» **JOB**
Reproduce the records that follow exactly as they appear.

*** LISTED ENTRIES ***

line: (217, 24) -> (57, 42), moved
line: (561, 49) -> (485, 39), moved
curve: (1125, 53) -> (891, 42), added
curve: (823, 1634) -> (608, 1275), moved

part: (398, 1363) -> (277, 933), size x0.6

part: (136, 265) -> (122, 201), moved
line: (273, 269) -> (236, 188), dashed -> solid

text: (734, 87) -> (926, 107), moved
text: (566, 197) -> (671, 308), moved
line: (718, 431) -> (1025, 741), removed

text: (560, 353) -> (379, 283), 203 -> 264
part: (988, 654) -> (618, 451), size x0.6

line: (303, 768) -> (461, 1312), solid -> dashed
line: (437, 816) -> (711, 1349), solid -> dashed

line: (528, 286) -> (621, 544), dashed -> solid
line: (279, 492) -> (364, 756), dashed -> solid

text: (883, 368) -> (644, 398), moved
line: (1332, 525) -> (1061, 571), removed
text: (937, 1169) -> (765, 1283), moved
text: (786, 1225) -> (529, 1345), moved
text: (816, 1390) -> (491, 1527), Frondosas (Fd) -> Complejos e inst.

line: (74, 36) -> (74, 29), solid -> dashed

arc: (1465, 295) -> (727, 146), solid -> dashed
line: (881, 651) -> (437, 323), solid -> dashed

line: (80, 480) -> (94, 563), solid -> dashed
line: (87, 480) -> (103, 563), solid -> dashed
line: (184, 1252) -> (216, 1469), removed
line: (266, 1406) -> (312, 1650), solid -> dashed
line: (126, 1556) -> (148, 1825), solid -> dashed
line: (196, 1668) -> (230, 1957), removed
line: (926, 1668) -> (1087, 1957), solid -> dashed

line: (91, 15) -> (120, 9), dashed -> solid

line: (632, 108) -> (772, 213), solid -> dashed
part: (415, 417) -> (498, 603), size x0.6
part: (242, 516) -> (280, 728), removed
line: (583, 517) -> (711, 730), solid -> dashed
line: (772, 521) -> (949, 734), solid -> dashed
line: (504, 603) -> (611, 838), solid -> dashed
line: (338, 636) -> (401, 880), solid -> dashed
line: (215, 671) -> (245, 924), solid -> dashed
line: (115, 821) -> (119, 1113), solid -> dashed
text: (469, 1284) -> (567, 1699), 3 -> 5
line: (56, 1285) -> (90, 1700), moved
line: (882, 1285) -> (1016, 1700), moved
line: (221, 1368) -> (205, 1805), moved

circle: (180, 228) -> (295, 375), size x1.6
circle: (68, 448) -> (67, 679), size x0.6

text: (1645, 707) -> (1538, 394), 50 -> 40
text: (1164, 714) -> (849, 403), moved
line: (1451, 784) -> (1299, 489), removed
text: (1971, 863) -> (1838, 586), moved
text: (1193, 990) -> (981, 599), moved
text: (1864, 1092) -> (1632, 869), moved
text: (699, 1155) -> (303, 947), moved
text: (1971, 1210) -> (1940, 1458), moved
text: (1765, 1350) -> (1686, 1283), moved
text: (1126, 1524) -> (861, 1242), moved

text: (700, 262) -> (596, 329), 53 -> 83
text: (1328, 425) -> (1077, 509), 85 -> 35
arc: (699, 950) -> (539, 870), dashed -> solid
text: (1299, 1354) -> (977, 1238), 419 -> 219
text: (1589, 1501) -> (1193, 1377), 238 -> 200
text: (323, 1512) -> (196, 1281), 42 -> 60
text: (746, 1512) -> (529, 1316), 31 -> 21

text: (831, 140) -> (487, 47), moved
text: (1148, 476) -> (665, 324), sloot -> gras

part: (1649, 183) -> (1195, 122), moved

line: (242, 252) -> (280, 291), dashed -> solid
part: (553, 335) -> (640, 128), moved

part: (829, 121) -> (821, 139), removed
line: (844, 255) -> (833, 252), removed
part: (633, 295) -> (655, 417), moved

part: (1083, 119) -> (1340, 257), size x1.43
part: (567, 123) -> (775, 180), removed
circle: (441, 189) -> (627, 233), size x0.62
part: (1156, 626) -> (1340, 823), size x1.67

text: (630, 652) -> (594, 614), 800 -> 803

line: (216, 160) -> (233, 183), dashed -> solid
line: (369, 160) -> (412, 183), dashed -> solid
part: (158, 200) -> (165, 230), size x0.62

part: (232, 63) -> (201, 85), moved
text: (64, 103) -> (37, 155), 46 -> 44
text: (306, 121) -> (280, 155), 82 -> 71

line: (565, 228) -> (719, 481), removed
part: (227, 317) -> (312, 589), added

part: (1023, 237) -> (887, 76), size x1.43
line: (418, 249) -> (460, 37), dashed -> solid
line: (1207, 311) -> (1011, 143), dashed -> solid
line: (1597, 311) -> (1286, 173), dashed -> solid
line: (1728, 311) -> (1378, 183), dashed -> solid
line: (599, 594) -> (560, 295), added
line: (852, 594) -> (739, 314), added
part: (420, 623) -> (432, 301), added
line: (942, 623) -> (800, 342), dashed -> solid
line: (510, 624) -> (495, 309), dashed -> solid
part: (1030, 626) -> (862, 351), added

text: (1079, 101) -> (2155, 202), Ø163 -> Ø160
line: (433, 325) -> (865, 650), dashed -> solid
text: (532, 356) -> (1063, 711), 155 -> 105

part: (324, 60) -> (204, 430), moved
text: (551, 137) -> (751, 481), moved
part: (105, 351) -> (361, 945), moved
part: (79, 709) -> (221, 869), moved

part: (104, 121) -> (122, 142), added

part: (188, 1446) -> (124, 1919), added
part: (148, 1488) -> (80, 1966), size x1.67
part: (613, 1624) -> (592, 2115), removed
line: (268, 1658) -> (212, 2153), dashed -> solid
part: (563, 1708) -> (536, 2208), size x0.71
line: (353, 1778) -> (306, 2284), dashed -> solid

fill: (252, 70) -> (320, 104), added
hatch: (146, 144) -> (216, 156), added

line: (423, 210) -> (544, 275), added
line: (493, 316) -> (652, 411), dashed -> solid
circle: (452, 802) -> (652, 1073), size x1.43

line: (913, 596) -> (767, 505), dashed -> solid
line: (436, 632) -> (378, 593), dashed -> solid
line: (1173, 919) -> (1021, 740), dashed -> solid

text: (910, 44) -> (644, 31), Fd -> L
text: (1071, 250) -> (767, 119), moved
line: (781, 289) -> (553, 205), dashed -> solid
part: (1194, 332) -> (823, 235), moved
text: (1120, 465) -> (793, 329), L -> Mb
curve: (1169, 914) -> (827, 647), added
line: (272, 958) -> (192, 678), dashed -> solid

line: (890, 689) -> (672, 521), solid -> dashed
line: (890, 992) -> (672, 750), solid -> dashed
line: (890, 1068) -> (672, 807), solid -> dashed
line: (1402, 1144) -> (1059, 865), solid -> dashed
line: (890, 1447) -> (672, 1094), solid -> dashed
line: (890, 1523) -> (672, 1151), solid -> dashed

*** End of LISTED ENTRIES ***

» **SOLUTION BELOW**
line: (217, 24) -> (57, 42), moved
line: (561, 49) -> (485, 39), moved
curve: (1125, 53) -> (891, 42), added
curve: (823, 1634) -> (608, 1275), moved

part: (398, 1363) -> (277, 933), size x0.6

part: (136, 265) -> (122, 201), moved
line: (273, 269) -> (236, 188), dashed -> solid

text: (734, 87) -> (926, 107), moved
text: (566, 197) -> (671, 308), moved
line: (718, 431) -> (1025, 741), removed

text: (560, 353) -> (379, 283), 203 -> 264
part: (988, 654) -> (618, 451), size x0.6

line: (303, 768) -> (461, 1312), solid -> dashed
line: (437, 816) -> (711, 1349), solid -> dashed

line: (528, 286) -> (621, 544), dashed -> solid
line: (279, 492) -> (364, 756), dashed -> solid

text: (883, 368) -> (644, 398), moved
line: (1332, 525) -> (1061, 571), removed
text: (937, 1169) -> (765, 1283), moved
text: (786, 1225) -> (529, 1345), moved
text: (816, 1390) -> (491, 1527), Frondosas (Fd) -> Complejos e inst.

line: (74, 36) -> (74, 29), solid -> dashed

arc: (1465, 295) -> (727, 146), solid -> dashed
line: (881, 651) -> (437, 323), solid -> dashed

line: (80, 480) -> (94, 563), solid -> dashed
line: (87, 480) -> (103, 563), solid -> dashed
line: (184, 1252) -> (216, 1469), removed
line: (266, 1406) -> (312, 1650), solid -> dashed
line: (126, 1556) -> (148, 1825), solid -> dashed
line: (196, 1668) -> (230, 1957), removed
line: (926, 1668) -> (1087, 1957), solid -> dashed

line: (91, 15) -> (120, 9), dashed -> solid

line: (632, 108) -> (772, 213), solid -> dashed
part: (415, 417) -> (498, 603), size x0.6
part: (242, 516) -> (280, 728), removed
line: (583, 517) -> (711, 730), solid -> dashed
line: (772, 521) -> (949, 734), solid -> dashed
line: (504, 603) -> (611, 838), solid -> dashed
line: (338, 636) -> (401, 880), solid -> dashed
line: (215, 671) -> (245, 924), solid -> dashed
line: (115, 821) -> (119, 1113), solid -> dashed
text: (469, 1284) -> (567, 1699), 3 -> 5
line: (56, 1285) -> (90, 1700), moved
line: (882, 1285) -> (1016, 1700), moved
line: (221, 1368) -> (205, 1805), moved

circle: (180, 228) -> (295, 375), size x1.6
circle: (68, 448) -> (67, 679), size x0.6

text: (1645, 707) -> (1538, 394), 50 -> 40
text: (1164, 714) -> (849, 403), moved
line: (1451, 784) -> (1299, 489), removed
text: (1971, 863) -> (1838, 586), moved
text: (1193, 990) -> (981, 599), moved
text: (1864, 1092) -> (1632, 869), moved
text: (699, 1155) -> (303, 947), moved
text: (1971, 1210) -> (1940, 1458), moved
text: (1765, 1350) -> (1686, 1283), moved
text: (1126, 1524) -> (861, 1242), moved

text: (700, 262) -> (596, 329), 53 -> 83
text: (1328, 425) -> (1077, 509), 85 -> 35
arc: (699, 950) -> (539, 870), dashed -> solid
text: (1299, 1354) -> (977, 1238), 419 -> 219
text: (1589, 1501) -> (1193, 1377), 238 -> 200
text: (323, 1512) -> (196, 1281), 42 -> 60
text: (746, 1512) -> (529, 1316), 31 -> 21

text: (831, 140) -> (487, 47), moved
text: (1148, 476) -> (665, 324), sloot -> gras

part: (1649, 183) -> (1195, 122), moved

line: (242, 252) -> (280, 291), dashed -> solid
part: (553, 335) -> (640, 128), moved

part: (829, 121) -> (821, 139), removed
line: (844, 255) -> (833, 252), removed
part: (633, 295) -> (655, 417), moved

part: (1083, 119) -> (1340, 257), size x1.43
part: (567, 123) -> (775, 180), removed
circle: (441, 189) -> (627, 233), size x0.62
part: (1156, 626) -> (1340, 823), size x1.67

text: (630, 652) -> (594, 614), 800 -> 803

line: (216, 160) -> (233, 183), dashed -> solid
line: (369, 160) -> (412, 183), dashed -> solid
part: (158, 200) -> (165, 230), size x0.62

part: (232, 63) -> (201, 85), moved
text: (64, 103) -> (37, 155), 46 -> 44
text: (306, 121) -> (280, 155), 82 -> 71

line: (565, 228) -> (719, 481), removed
part: (227, 317) -> (312, 589), added

part: (1023, 237) -> (887, 76), size x1.43
line: (418, 249) -> (460, 37), dashed -> solid
line: (1207, 311) -> (1011, 143), dashed -> solid
line: (1597, 311) -> (1286, 173), dashed -> solid
line: (1728, 311) -> (1378, 183), dashed -> solid
line: (599, 594) -> (560, 295), added
line: (852, 594) -> (739, 314), added
part: (420, 623) -> (432, 301), added
line: (942, 623) -> (800, 342), dashed -> solid
line: (510, 624) -> (495, 309), dashed -> solid
part: (1030, 626) -> (862, 351), added

text: (1079, 101) -> (2155, 202), Ø163 -> Ø160
line: (433, 325) -> (865, 650), dashed -> solid
text: (532, 356) -> (1063, 711), 155 -> 105

part: (324, 60) -> (204, 430), moved
text: (551, 137) -> (751, 481), moved
part: (105, 351) -> (361, 945), moved
part: (79, 709) -> (221, 869), moved

part: (104, 121) -> (122, 142), added

part: (188, 1446) -> (124, 1919), added
part: (148, 1488) -> (80, 1966), size x1.67
part: (613, 1624) -> (592, 2115), removed
line: (268, 1658) -> (212, 2153), dashed -> solid
part: (563, 1708) -> (536, 2208), size x0.71
line: (353, 1778) -> (306, 2284), dashed -> solid

fill: (252, 70) -> (320, 104), added
hatch: (146, 144) -> (216, 156), added

line: (423, 210) -> (544, 275), added
line: (493, 316) -> (652, 411), dashed -> solid
circle: (452, 802) -> (652, 1073), size x1.43

line: (913, 596) -> (767, 505), dashed -> solid
line: (436, 632) -> (378, 593), dashed -> solid
line: (1173, 919) -> (1021, 740), dashed -> solid

text: (910, 44) -> (644, 31), Fd -> L
text: (1071, 250) -> (767, 119), moved
line: (781, 289) -> (553, 205), dashed -> solid
part: (1194, 332) -> (823, 235), moved
text: (1120, 465) -> (793, 329), L -> Mb
curve: (1169, 914) -> (827, 647), added
line: (272, 958) -> (192, 678), dashed -> solid

line: (890, 689) -> (672, 521), solid -> dashed
line: (890, 992) -> (672, 750), solid -> dashed
line: (890, 1068) -> (672, 807), solid -> dashed
line: (1402, 1144) -> (1059, 865), solid -> dashed
line: (890, 1447) -> (672, 1094), solid -> dashed
line: (890, 1523) -> (672, 1151), solid -> dashed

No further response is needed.